Formal Course Description

Number Theory is the study of the integers and their properties. For thousands of years, the greatest minds have been working to produce what many consider to be some of the most elegant and powerful ideas in all of mathematics. Number Theory continues to be an area of active research, and with the increasing power and availability of computers, there have been significant developments in applications of number theory that would not have been possible even 50 years ago. Our overarching goal in this course will be to observe, investigate, conjecture, and prove the patterns and relationships we see occurring in the integers. This proof-based course covers topics including the Fundamental Theorem of Arithmetic, modular arithmetic, the Fermat and Euler Theorems, quadratic reciprocity, and a modern treatment of elliptic curves.

Course Commentary

I greatly enjoy teaching number theory for the Stanford Pre-Collegiate Summer Institutes. This course is an intense three week course with 2.5 hours of instruction in the morning and 2.5 hours of problem-solving with teaching assistants in the afternoon. The course is aimed towards advanced students in grade 10 or 11 from across the world, and the students are bright, motivated, and eager to work on math for 5+ hours each day. There are no exams or course credit, so these students are learning for the sake of learning, and they pick up new concepts and mathematical tools quickly. 
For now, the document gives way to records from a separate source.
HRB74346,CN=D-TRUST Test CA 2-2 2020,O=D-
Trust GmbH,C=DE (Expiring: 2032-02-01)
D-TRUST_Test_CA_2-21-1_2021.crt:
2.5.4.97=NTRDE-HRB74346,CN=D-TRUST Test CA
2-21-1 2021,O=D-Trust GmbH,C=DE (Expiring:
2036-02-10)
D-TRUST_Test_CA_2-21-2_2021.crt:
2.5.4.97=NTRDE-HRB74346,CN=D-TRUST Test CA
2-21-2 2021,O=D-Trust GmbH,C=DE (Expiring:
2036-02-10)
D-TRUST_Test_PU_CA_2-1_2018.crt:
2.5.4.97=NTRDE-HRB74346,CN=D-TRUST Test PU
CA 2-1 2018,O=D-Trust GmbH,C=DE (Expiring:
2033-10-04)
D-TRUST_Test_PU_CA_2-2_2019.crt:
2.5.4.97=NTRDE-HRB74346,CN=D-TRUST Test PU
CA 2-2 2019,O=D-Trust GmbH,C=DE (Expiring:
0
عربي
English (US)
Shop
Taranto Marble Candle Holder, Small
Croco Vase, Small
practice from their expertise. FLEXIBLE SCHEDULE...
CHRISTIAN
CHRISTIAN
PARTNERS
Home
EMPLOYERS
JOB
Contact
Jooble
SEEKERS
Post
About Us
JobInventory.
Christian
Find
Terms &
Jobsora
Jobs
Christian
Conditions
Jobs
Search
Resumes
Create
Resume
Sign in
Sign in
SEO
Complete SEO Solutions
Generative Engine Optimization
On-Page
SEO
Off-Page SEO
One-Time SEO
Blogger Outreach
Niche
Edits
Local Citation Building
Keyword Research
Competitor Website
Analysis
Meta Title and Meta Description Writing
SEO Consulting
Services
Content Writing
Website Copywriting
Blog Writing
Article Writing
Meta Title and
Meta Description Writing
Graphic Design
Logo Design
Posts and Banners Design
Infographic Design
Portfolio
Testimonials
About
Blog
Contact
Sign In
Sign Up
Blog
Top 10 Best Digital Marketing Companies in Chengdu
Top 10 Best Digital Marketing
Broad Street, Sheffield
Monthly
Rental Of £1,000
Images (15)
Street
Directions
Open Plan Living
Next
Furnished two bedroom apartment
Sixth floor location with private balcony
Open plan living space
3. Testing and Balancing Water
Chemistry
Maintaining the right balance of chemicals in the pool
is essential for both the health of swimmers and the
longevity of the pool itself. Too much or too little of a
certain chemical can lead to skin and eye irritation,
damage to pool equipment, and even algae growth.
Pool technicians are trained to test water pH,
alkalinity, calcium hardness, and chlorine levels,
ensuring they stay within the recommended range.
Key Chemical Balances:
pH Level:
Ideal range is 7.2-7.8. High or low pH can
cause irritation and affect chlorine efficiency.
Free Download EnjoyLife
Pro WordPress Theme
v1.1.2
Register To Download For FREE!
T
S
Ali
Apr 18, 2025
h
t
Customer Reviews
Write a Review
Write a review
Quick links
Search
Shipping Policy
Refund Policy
One of my favorite parts of the course is the group project, where students give a 30-40 minute presentation on an advanced number theoretic topic of their choosing. The students would give engaging, thorough, creative, and sometimes (educationally) humorous presentations, which proved to be a venue for personal growth, confidence-building, and for some students an opportunity to communicate advanced mathematics in a language other than their first. I particularly enjoy seeing the students’ critical thinking in action, as the students have to think critically about the nuances that arise presenting and teaching an advanced mathematical topic.